- This event has passed.
Computational linguistics talk – Mahowald
February 6, 2020 @ 4:00 pm - 5:00 pm
Cognitive and communicative pressures in language
Human language is a fruitful domain for understanding the basic computation and information-processing capabilities of the mind, as well as for exploring human social structures. First, whereas many cognitive tools are similar across cultures, there is wide diversity among human languages. Thus, world languages offer a natural experiment for exploring cognition and culture. Second, because of work in information theory, communication is well understood mathematically. This makes it possible to compare the busy, buzzing domain of human language with cold, idealized communication. Third, there has been major engineering progress, largely through machine learning, in building computational language systems. These successes can serve as starting points for reverse-engineering how linguistic computation is performed in the mind.

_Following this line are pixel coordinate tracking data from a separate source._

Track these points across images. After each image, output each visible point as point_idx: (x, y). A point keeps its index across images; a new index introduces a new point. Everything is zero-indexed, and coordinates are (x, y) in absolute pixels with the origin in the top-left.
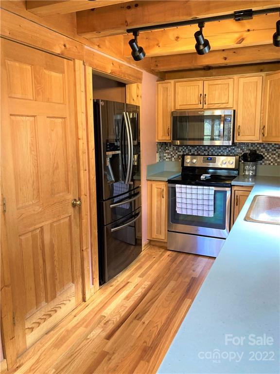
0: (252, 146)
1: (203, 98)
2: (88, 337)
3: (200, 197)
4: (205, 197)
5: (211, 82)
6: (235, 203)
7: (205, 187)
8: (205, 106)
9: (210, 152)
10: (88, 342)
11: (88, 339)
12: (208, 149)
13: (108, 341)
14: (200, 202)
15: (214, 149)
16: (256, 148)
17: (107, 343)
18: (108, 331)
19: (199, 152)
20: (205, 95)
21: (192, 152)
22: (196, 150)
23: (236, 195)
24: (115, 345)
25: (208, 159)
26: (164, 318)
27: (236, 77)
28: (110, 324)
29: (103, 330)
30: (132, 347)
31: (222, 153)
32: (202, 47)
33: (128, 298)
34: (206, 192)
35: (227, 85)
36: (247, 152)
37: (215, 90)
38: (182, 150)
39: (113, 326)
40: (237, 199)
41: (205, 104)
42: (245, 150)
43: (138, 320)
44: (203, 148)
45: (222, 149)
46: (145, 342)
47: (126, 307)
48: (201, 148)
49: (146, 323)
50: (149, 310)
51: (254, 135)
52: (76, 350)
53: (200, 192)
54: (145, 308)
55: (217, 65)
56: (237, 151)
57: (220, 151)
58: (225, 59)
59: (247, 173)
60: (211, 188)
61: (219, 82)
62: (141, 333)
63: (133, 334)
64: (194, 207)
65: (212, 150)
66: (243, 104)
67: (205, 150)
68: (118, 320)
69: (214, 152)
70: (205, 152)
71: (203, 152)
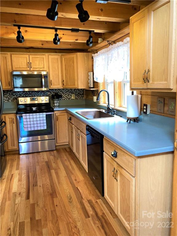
0: (55, 91)
1: (29, 64)
2: (16, 203)
3: (38, 119)
4: (41, 119)
5: (33, 56)
6: (56, 119)
7: (40, 114)
8: (31, 69)
9: (33, 95)
10: (19, 205)
11: (17, 204)
12: (32, 93)
13: (29, 200)
14: (39, 122)
15: (35, 93)
16: (57, 92)
17: (30, 201)
18: (25, 197)
19: (27, 95)
20: (31, 63)
21: (22, 96)
22: (24, 94)
23: (56, 115)
24: (35, 199)
25: (33, 99)
26: (48, 180)
27: (47, 54)
28: (22, 193)
29: (21, 198)
30: (44, 196)
31: (40, 95)
32: (57, 41)
33: (20, 180)
34: (41, 116)
35: (43, 58)
36: (53, 94)
37: (36, 61)
38: (15, 94)
39: (25, 193)
40: (57, 117)
41: (31, 68)
42: (52, 93)
43: (36, 186)
44: (29, 93)
45: (40, 93)
46: (48, 192)
47: (24, 184)
48: (28, 93)
49: (41, 185)
50: (37, 181)
51: (59, 85)
52: (15, 210)
53: (38, 116)
54: (34, 181)
55: (37, 48)
56: (48, 94)
57: (39, 94)
58: (42, 45)
59: (56, 105)
60: (44, 113)
61: (38, 56)
62: (43, 190)
63: (39, 192)
64: (35, 125)
65: (34, 94)
66: (52, 69)
67: (30, 94)
68: (25, 190)
69: (35, 95)
70: (30, 95)
71: (29, 95)
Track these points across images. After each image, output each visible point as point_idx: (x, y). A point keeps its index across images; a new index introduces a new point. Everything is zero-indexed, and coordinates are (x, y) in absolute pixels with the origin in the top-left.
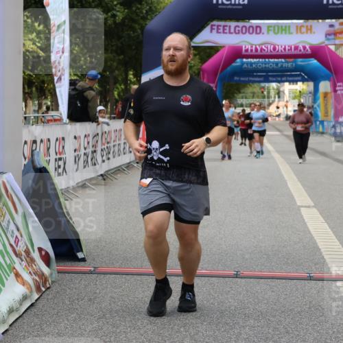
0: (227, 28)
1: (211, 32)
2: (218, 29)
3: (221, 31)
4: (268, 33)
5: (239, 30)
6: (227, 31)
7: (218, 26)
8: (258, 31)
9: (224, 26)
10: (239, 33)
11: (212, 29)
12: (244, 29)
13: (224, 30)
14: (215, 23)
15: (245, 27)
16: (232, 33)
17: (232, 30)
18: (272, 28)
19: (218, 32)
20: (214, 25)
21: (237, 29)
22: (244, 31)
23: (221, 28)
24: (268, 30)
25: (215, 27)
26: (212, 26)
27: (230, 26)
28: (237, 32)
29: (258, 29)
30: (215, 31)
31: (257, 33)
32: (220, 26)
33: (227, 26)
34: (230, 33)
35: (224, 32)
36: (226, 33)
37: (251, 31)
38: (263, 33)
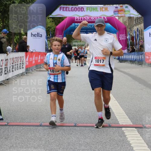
0: (68, 8)
1: (60, 10)
2: (63, 9)
3: (65, 10)
4: (87, 11)
5: (73, 10)
6: (68, 10)
7: (63, 7)
8: (82, 10)
9: (66, 8)
10: (73, 11)
11: (60, 9)
12: (76, 9)
13: (66, 9)
14: (62, 6)
15: (76, 8)
16: (70, 11)
17: (70, 10)
18: (89, 9)
19: (63, 10)
20: (62, 7)
21: (72, 9)
22: (76, 10)
23: (65, 8)
24: (87, 10)
25: (62, 8)
26: (60, 7)
27: (69, 8)
28: (72, 10)
29: (82, 9)
30: (62, 10)
31: (82, 11)
32: (64, 7)
33: (67, 7)
34: (69, 11)
35: (66, 11)
36: (67, 11)
37: (79, 10)
38: (85, 11)
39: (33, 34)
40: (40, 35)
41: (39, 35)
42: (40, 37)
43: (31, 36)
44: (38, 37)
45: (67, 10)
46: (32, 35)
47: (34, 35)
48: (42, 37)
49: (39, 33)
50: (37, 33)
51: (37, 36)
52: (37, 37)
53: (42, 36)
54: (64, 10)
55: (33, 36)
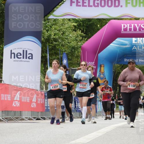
0: (87, 1)
1: (71, 5)
3: (81, 4)
4: (126, 6)
5: (98, 4)
6: (87, 4)
8: (117, 4)
10: (98, 6)
11: (72, 2)
12: (103, 2)
13: (83, 3)
16: (91, 6)
17: (91, 4)
19: (77, 5)
21: (96, 2)
22: (103, 4)
23: (81, 1)
24: (127, 3)
25: (75, 1)
28: (96, 5)
30: (74, 5)
31: (115, 6)
34: (89, 6)
35: (83, 6)
36: (86, 6)
37: (110, 4)
38: (122, 6)
39: (14, 53)
40: (28, 56)
41: (26, 55)
42: (28, 59)
43: (11, 58)
44: (25, 59)
45: (85, 4)
46: (13, 55)
47: (17, 56)
48: (32, 58)
49: (26, 51)
50: (23, 51)
51: (22, 56)
52: (22, 59)
53: (32, 56)
54: (79, 4)
55: (14, 58)
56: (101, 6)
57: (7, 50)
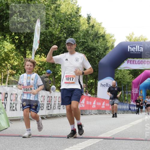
0: (135, 62)
1: (128, 63)
2: (131, 62)
3: (132, 63)
5: (140, 63)
6: (135, 63)
7: (131, 61)
8: (148, 63)
9: (133, 61)
10: (140, 64)
11: (128, 62)
12: (142, 62)
13: (133, 62)
14: (129, 59)
15: (143, 61)
16: (137, 64)
17: (137, 63)
21: (139, 62)
22: (142, 63)
23: (132, 62)
25: (130, 61)
26: (128, 61)
27: (136, 61)
32: (132, 61)
33: (134, 61)
34: (136, 64)
35: (133, 64)
37: (145, 63)
40: (108, 85)
42: (108, 87)
46: (102, 85)
47: (104, 86)
50: (106, 83)
51: (106, 86)
52: (106, 87)
56: (141, 64)
57: (99, 83)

With that reasoning in mind, I use ideas from computer science about efficient communication and ideas from psycholinguistics about constraints on human language processing to generate hypotheses about language structure and explore how it informs our understanding of human cognition. In the first part of my talk, I will focus on the lexicon and explore why languages have the words they do instead of some other set of words. For instance, consistent with predictions from Shannon’s information theory, languages are optimized such that words that convey less information are a) shorter and b) easier to produce and understand. That is, word shortenings like chimpanzee -> chimp are more likely to occur when the context is predictive. And, across corpora derived from the Wikipedia text from almost 100 world languages, we see a robust correlation between string probability and token frequency. Next, applying domain-general ideas about cognitive efficiency to syntax, I show that, across 37 world languages, the distances between dependent words are minimized: evidence of functional cognitive pressure at play in large-scale language structure. In the second part of my talk, I will discuss ongoing and future work: exploring, first, how a corpus of academic papers can be used to investigate how social dynamics and demographic differences within and across fields manifest themselves in academic writing and, second, how we can use the tools of AI (focused on artificial neural systems) to understand linguistic computations. I conclude with a brief discussion of my research program in statistical meta-science and best practices for research in psychology.